1. The violation of a rule of an employer or failure to comply with a demand of the employer can constitute wilful misconduct so that an employe discharged as a result of such conduct is ineligible for benefits under the Unemployment Compensation Law, Act 1936, December 5, P.L. (1937) 2897, but such conduct does not constitute wilful misconduct where the employer's rule or demand is unreasonable and the refusal by the employe to comply is not unreasonable under all the circumstances. [12]
2. The failure of an employe to comply with a demand of her employer to work regardless of her physical condition when the employe was too ill to work would not constitute wilful misconduct precluding the receipt of unemployment compensation benefits by the employe when she is discharged as a result of such refusal. [12]
Argued June 5, 1978, before Judges WILKINSON, JR., MENCER and ROGERS, sitting as a panel of three.
Appeal, No. 619 C.D. 1977, from the Order of the Unemployment Compensation Board of Review in case of In Re: Claim of Bonita Kindrew, No. B-141072.
Application to the Bureau of Employment Security for unemployment compensation benefits. Application denied. Applicant appealed to the Unemployment Compensation Board of Review. Denial affirmed. Applicant appealed to the Commonwealth Court of Pennsylvania. Held: Reversed and remanded.
Edward M. Pulaski, with him William G. Schwab, for petitioner.
Susan Shinkman, Assistant Attorney General, with her Robert P. Kane, Attorney General, for respondent.
Bonita Kindrew has appealed from an order of the Unemployment Compensation Board of Review affirming a referee's decision to deny benefits because Kindrew had been discharged from her employment for wilful misconduct. See Section 402(e) of the Unemployment Compensation Law, Act of December 5, 1936, Second Ex. Sess., P.L. (1937) 2897, as amended, 43 P. S. § 802(e).
Kindrew was last employed by the Hickory Run Restaurant as a waitress. Just before the Memorial Day weekend, 1976, her employer told her and other employes that he expected the holiday to be a busy time and that no leaves would be granted for that weekend for any reason. Kindrew was scheduled to work the three to eleven o'clock P.M. shift on Friday of the Memorial Day weekend. At about 12:00 noon on that day Kindrew had a friend call her employer by telephone with the message that she was ill and could not work. The employer responded that unless Kindrew appeared for work she would be fired. Kindrew then went to the restaurant to demonstrate to her employer that she was too ill to work. The employer told her that she must nevertheless work as ordered. Kindrew refused to work and was discharged. The undisputed evidence was that in normal circumstances Hickory Run employes were expected to give two hours notice of their inability to work.
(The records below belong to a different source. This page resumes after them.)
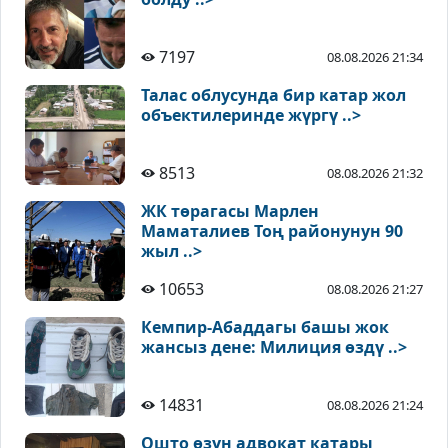
7197
08.08.2026 21:34
Талас облусунда бир катар жол
объектилеринде жүргү ..>
8513
08.08.2026 21:32
ЖК төрагасы Марлен
Маматалиев Тоң районунун 90
жыл ..>
10653
08.08.2026 21:27
Кемпир-Абаддагы башы жок
жансыз дене: Милиция өздү ..>
14831
08.08.2026 21:24
Ошто өзүн адвокат катары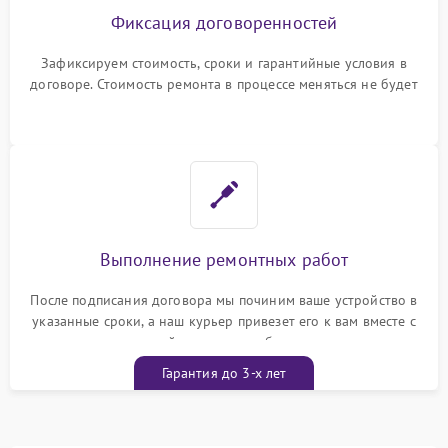
Фиксация договоренностей
Зафиксируем стоимость, сроки и гарантийные условия в
договоре. Стоимость ремонта в процессе меняться не будет
Выполнение ремонтных работ
После подписания договора мы починим ваше устройство в
указанные сроки, а наш курьер привезет его к вам вместе с
гарантийным талоном бесплатно
Гарантия до 3-х лет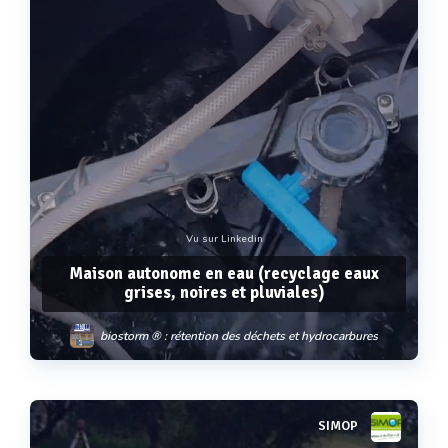
Vu sur Linkedin
Maison autonome en eau (recyclage eaux
grises, noires et pluviales)
biostorm ® : rétention des déchets et hydrocarbures
sanitee ® : dégrilleur / filtre
biobarrier ® mbr : réutilisation de l’eau
SIMOP
Voir plus
acqua-reuse ® : le recyclage ultime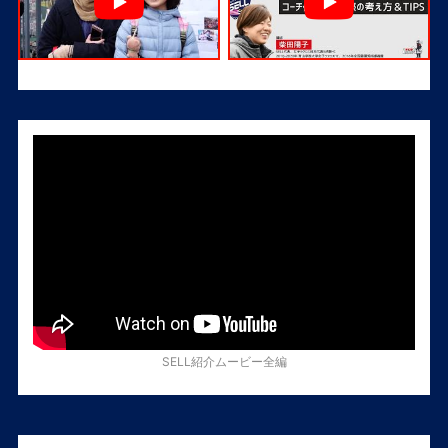
SELL紹介ムービー全編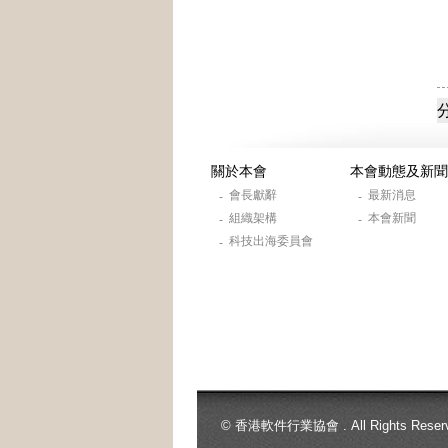
關於本會
本會動態及新聞
會長獻辭
最新消息
-
-
組織架構
本會新聞
-
-
科技出海委員會
-
© 香港軟件行業協會 . All Rights Reserv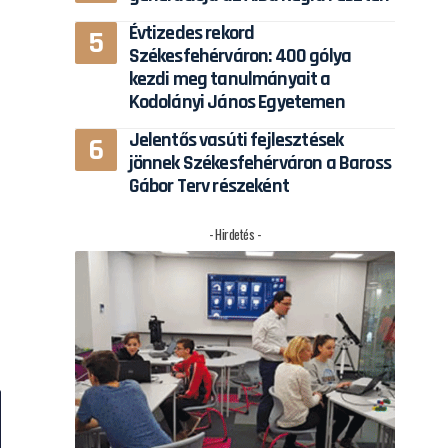
Évtizedes rekord
Székesfehérváron: 400 gólya
kezdi meg tanulmányait a
Kodolányi János Egyetemen
Jelentős vasúti fejlesztések
jönnek Székesfehérváron a Baross
Gábor Terv részeként
- Hirdetés -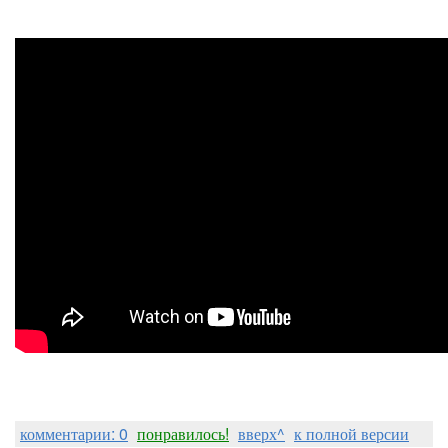
комментарии: 0
понравилось!
вверх^
к полной версии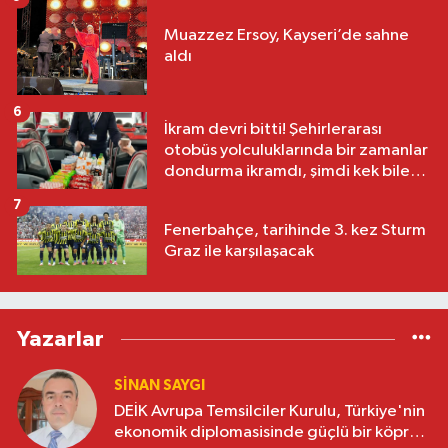
Muazzez Ersoy, Kayseri’de sahne
aldı
6
İkram devri bitti! Şehirlerarası
otobüs yolculuklarında bir zamanlar
dondurma ikramdı, şimdi kek bile
yok
7
Fenerbahçe, tarihinde 3. kez Sturm
Graz ile karşılaşacak
Yazarlar
SINAN SAYGI
DEİK Avrupa Temsilciler Kurulu, Türkiye'nin
ekonomik diplomasisinde güçlü bir köprü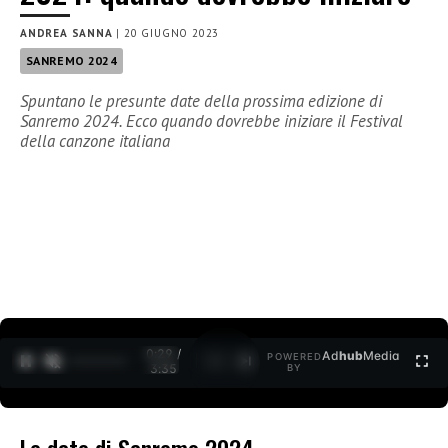
ANDREA SANNA
|
20 GIUGNO 2023
SANREMO 2024
Spuntano le presunte date della prossima edizione di
Sanremo 2024. Ecco quando dovrebbe iniziare il Festival
della canzone italiana
0:30 /
Ad
hub
Media
POWERED
1
/
2
3:35
BY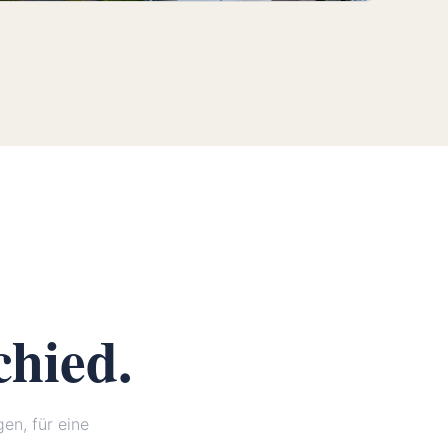
chied.
n, für eine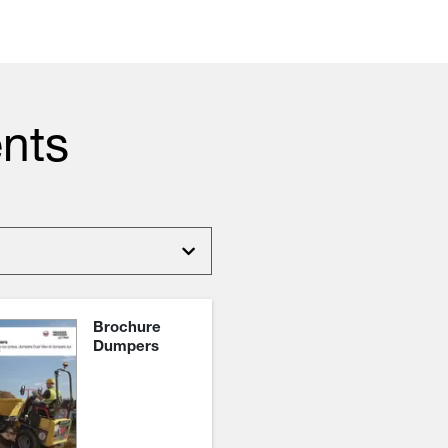
nts
Brochure
Dumpers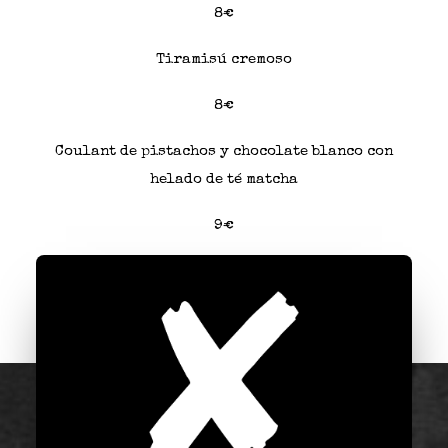
8€
Tiramisú cremoso
8€
Coulant de pistachos y chocolate blanco con
helado de té matcha
9€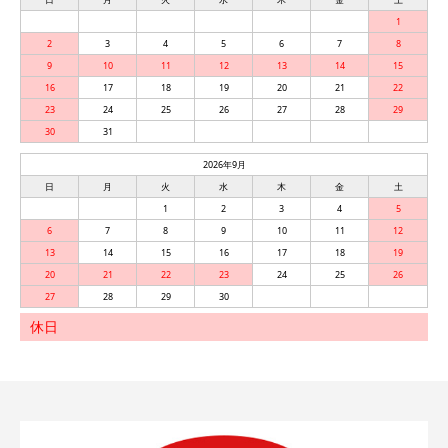
1
2
3
4
5
6
7
8
9
10
11
12
13
14
15
16
17
18
19
20
21
22
23
24
25
26
27
28
29
30
31
2026年9月
日
月
火
水
木
金
土
1
2
3
4
5
6
7
8
9
10
11
12
13
14
15
16
17
18
19
20
21
22
23
24
25
26
27
28
29
30
休日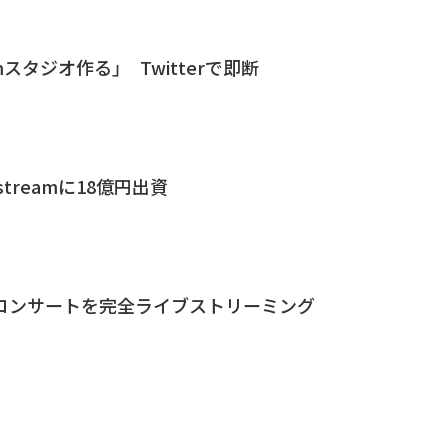
mスタジオ作る」 Twitterで即断
treamに18億円出資
beでコンサートを完全ライブストリーミング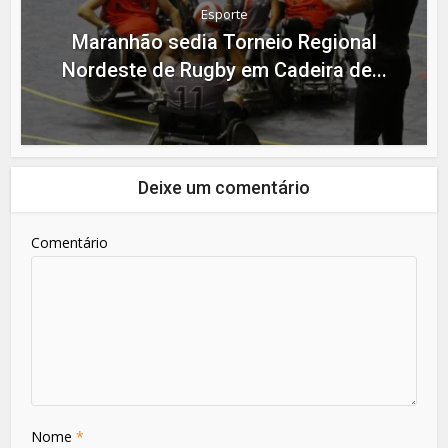
Esporte
Maranhão sedia Torneio Regional
Nordeste de Rugby em Cadeira de...
Deixe um comentário
Comentário
Nome
*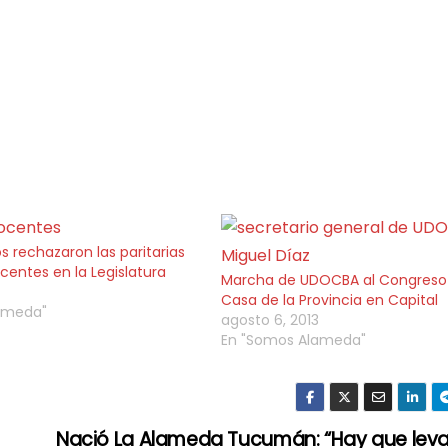
os rechazaron las paritarias
centes en la Legislatura
Marcha de UDOCBA al Congreso 
Casa de la Provincia en Capital
ameda"
agosto 6, 2013
En "Somos Alameda"
Nació La Alameda Tucumán: “Hay que leva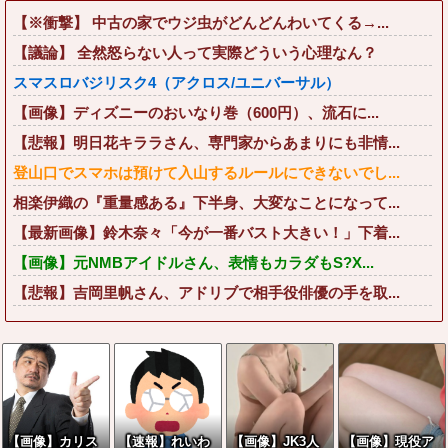
【※衝撃】 中古の家でウジ虫がどんどんわいてくる→...
【議論】 全然怒らない人って実際どういう心理なん？
スマスロバジリスク4（アクロス/ユニバーサル）
【画像】ディズニーのおいなり巻（600円）、流石に...
【悲報】明日花キララさん、専門家からあまりにも非情...
登山口でスマホは預けて入山するルールにできないでし...
相楽伊織の『重量感ある』下半身、大変なことになって...
【最新画像】鈴木奈々「今が一番バスト大きい！」下着...
【画像】元NMBアイドルさん、表情もカラダもS?X...
【悲報】吉岡里帆さん、アドリブで相手役俳優の手を取...
【画像】カリス
【速報】れいわ
【画像】JK3人
【画像】現役ア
At the hearing before the compensation referee no representative of the employer appeared. Over the objection of Kindrew's counsel, the referee placed in the record several Bureau of Employment Security forms upon which the employer had recorded the reasons for Kindrew's dismissal, including some alleged improper conduct occurring before the Memorial Day, 1976 weekend. On this evidence and Kindrew's own testimony, the referee concluded that by reason of the conduct predating the Memorial Day weekend and of her unexcused absence on Friday of that weekend, Kindrew's unemployment was the result of her wilful misconduct and that she was ineligible for benefits. The Board of Review affirmed and this appeal followed.
As the information provided by the employer on the Bureau of Employment Security forms admitted by the referee over objection was clearly inadmissible, there is no evidence of record supporting a conclusion that Kindrew was guilty of wilful misconduct at any time before the Memorial Day weekend. The Board of Review concedes this, but argues that Kindrew's refusal to work on Friday of the holiday weekend in violation of the special order of the employer constituted wilful misconduct.
A deliberate refusal to comply with an employer's rule or demand ordinarily constitutes wilful misconduct. Strohecker v. Unemployment Compensation Board of Review, 33 Pa. Commw. 526, 382 A.2d 160 (1978). A violation of the rule or demand is not wilful misconduct, however, if the evidence shows that the employe's action was justifiable and reasonable in the light of all circumstances and was thus taken with good cause. Unemployment Compensation Board of Review v. Iacano, 30 Pa. Commw. 51, 357 A.2d 239 (1976).
However, the refusal by an employe to comply with a rule or demand which is unreasonable in application to the employe's circumstances is not wilful misconduct. Frumento v. Unemployment Compensation Board of Review, 466 Pa. 81, 351 A.2d 631 (1976). Certainly, the rule in this case, which required the presence of the employe at work on pain of dismissal and allowing of no exceptions, was unreasonable with respect to an employe too ill to work.
Hence, if Kindrew was too ill to work her refusal was justifiable and reasonable and was taken with good cause and the employer's demand was unreasonable applied to her circumstances. On the other hand, if she was not ill her refusal to work was unreasonable; and in such case, although the employer's demand would be unreasonable with respect to employes who were ill, it was not unreasonable with respect to Kindrew. The referee made no finding on the factual issue of whether Kindrew was ill, seeming to base his decision on a conclusion that the employer's rule was reasonable. Since the fact of Kindrew's illness or not is crucial to a proper decision, we must return the record for that finding and a decision based thereon.
ORDER
AND NOW, this 25th day of July, 1978, the order of the Unemployment Compensation Board of Review dated February 23, 1977, denying benefits to Bonita Kindrew, is hereby reversed and the record is remanded to the Board of Review for a finding and decision consistent with the opinion herein.